Panelin bir diğer konuşmacısı Hudson Enstitüsü’nden Michael Pregent ise Parsi’den farklı olarak Tahran’ın yaptırımlara uzun süre fazla dayanamayacağı görüşünde: "Yaptırımlar 5 Kasım’da başladı ve daha fazlası gelecek. Yaptırımlar rejime zarar verecek. İran ekonomisi yatırım için daha az elverişli hale gelecek. Rejim burada hata yapamaz. Kazandıklarını sanıyorlar. Rejim 2 yıl yaşayabilir mi evet ama 6 yıl yaşayamaz. Yani Trump kazanırsa, 6 yıl Trump’ın başkanlığında yaşaması zor. Suudi veliaht prens Muhammed Bin Selman ise Trump kazanırsa 2020’ye kadar yaşayabilir."
İran’ın, Suriye, Yemen ve Afganistan’daki etkinliklerine dikkat çeken Pregent Amerika’nın yaptırımlar konusunda aralarında Türkiye’nin de bulunduğu 8 ülkeye ayrıcalık tanımasına da karşı çıktı: "Bu ayrıcalıklar nedeniyle yönetime eleştiriler var. Bu ayrıcalıklı ülkeler aracılığıyla günde 1.6 milyon varil petrol ihraç eden bir rejime zarar veremezsiniz. Ama bunlar geçici. Bu 8 ülkenin yarısı Amerika’nın kilit önemdeki müttefiki. Güney Kore, Japonya ve Tayvan. Rusya bu listede yer almıyor. Irak da ayrıcalık istiyor."
SETA’dan Kadir Üstün de yaptırımların bölgeye ve Türkiye’ye etkileri olduğunu söyledi, Amerika’nın yaptırım politikasıyla neyi hedeflediğinin belli olmadığını savundu: "Amerika İran’a daha fazla baskı yaptıkça bu bölgede daha fazla gerilime neden oluyor. Bölgesel ve Avrupalı ortaklarınız olmadan bu politika başarılı olmaz. Türkiye’nin yaptırımlara karşı olduğunu aynı zamanda İran’ın bölgesel politikalarına da karşı olduğunu görürsünüz. Obama ve Trump dönemlerinde İran’a yaptırım uygulandı. Ama asıl sorun ortada duruyor, Amerika’nın asıl amacı ne? Amaç rejim değişikliği mi? İran’a bölgede geri adım attırmak mı? Bu bölgesel bir konu mu? Politikasının amacı belli değil."
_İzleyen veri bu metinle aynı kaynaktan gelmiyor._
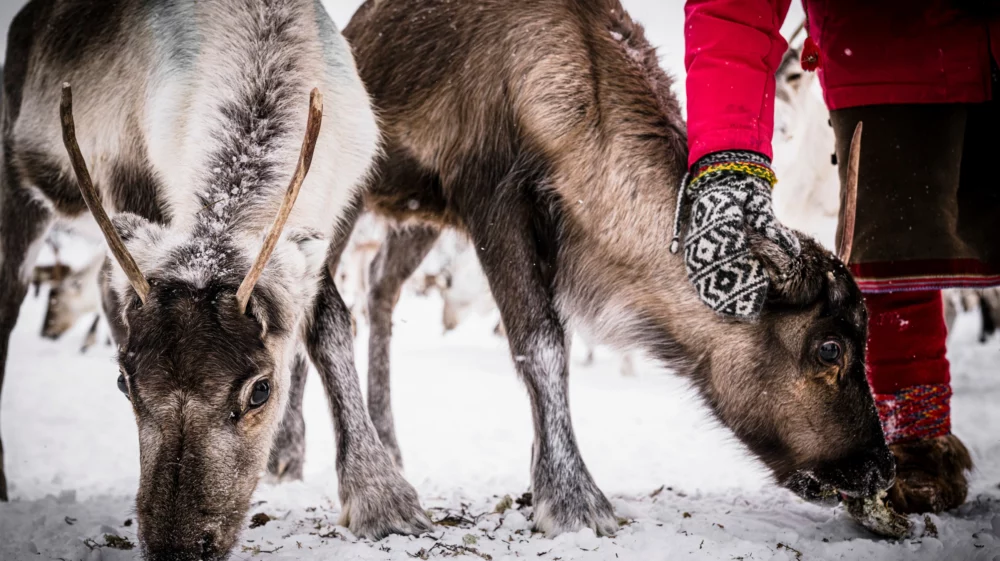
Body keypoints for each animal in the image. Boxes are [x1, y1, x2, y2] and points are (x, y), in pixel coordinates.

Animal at [0, 1, 431, 559]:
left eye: (261, 391)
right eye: (123, 383)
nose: (177, 550)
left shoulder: (328, 215)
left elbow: (330, 324)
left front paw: (382, 500)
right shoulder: (128, 181)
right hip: (19, 183)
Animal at [342, 0, 895, 536]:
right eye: (829, 348)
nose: (881, 468)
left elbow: (557, 345)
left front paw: (541, 479)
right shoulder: (491, 197)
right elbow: (541, 343)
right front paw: (571, 501)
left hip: (418, 213)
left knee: (380, 285)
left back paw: (385, 443)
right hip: (361, 183)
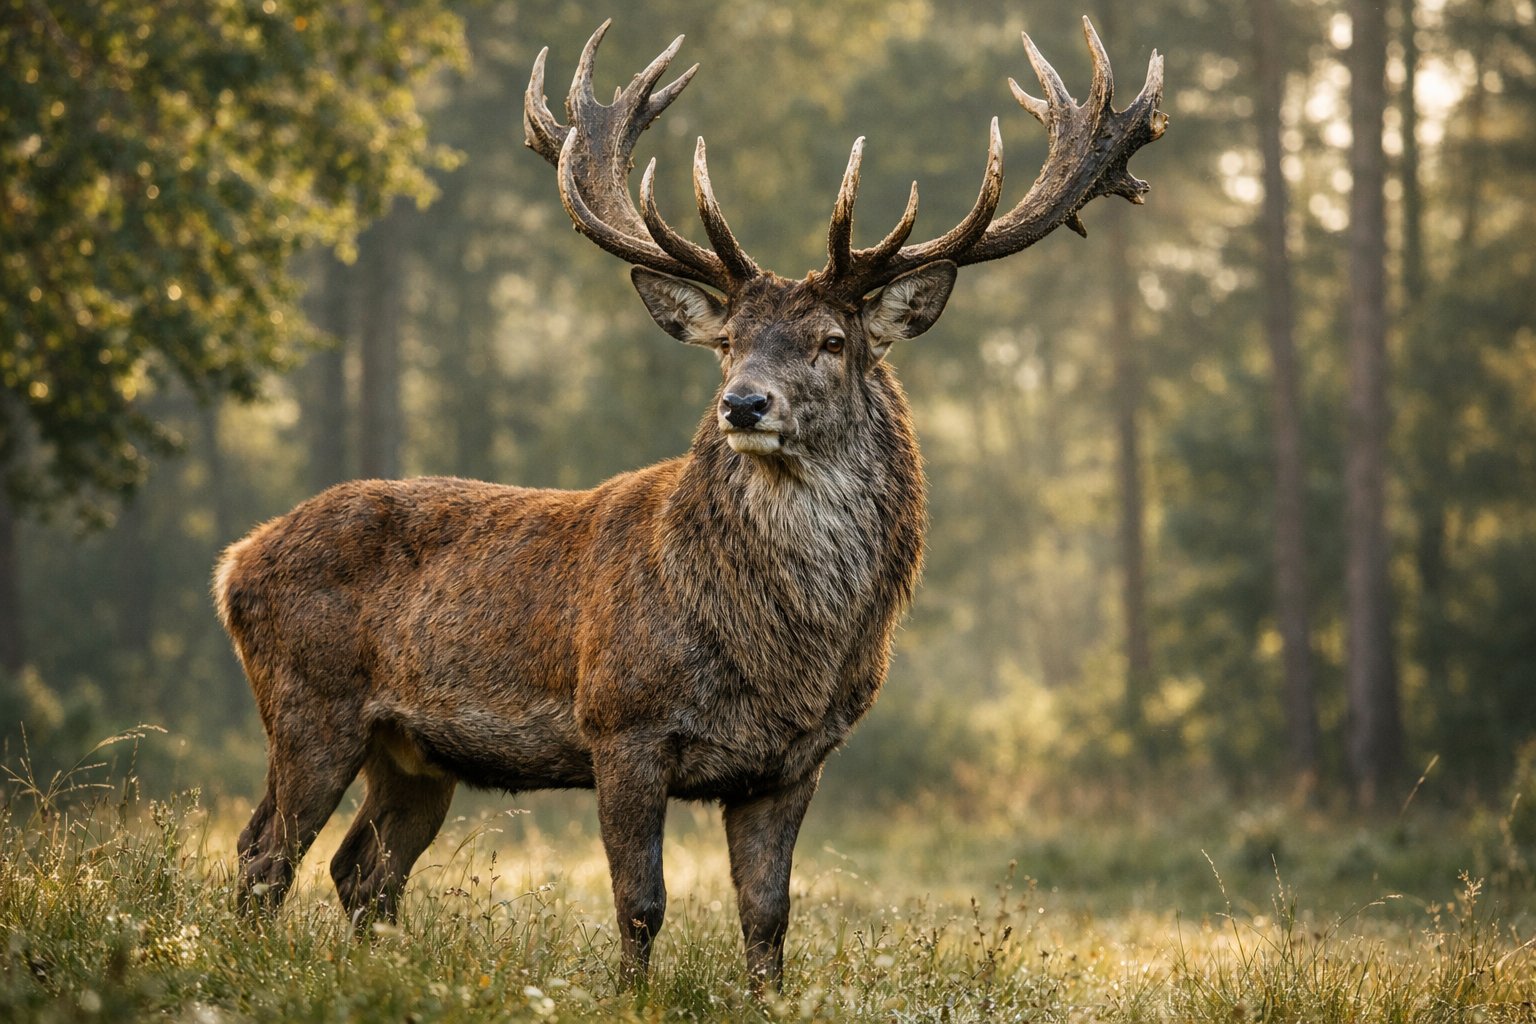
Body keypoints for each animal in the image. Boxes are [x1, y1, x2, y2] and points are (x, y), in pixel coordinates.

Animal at [214, 16, 1165, 989]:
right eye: (729, 342)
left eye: (831, 341)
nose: (743, 404)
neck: (783, 653)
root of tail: (235, 562)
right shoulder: (622, 723)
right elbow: (642, 904)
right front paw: (631, 997)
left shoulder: (794, 761)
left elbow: (769, 915)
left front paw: (770, 997)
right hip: (310, 702)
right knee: (263, 855)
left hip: (415, 754)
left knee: (360, 869)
Avrupa Birliği İran’la varılan nükleer anlaşmayı Amerika’nın anlaşmadan çekilmesi ve yeniden yaptırım kararı almasına rağmen kurtarmaya çalışıyor. Bu çerçevede Brüksel, İran’la ticareti devam ettirebilme yolları arıyor. Bunun nasıl bir sonuç vereceğini, zaman gösterecek.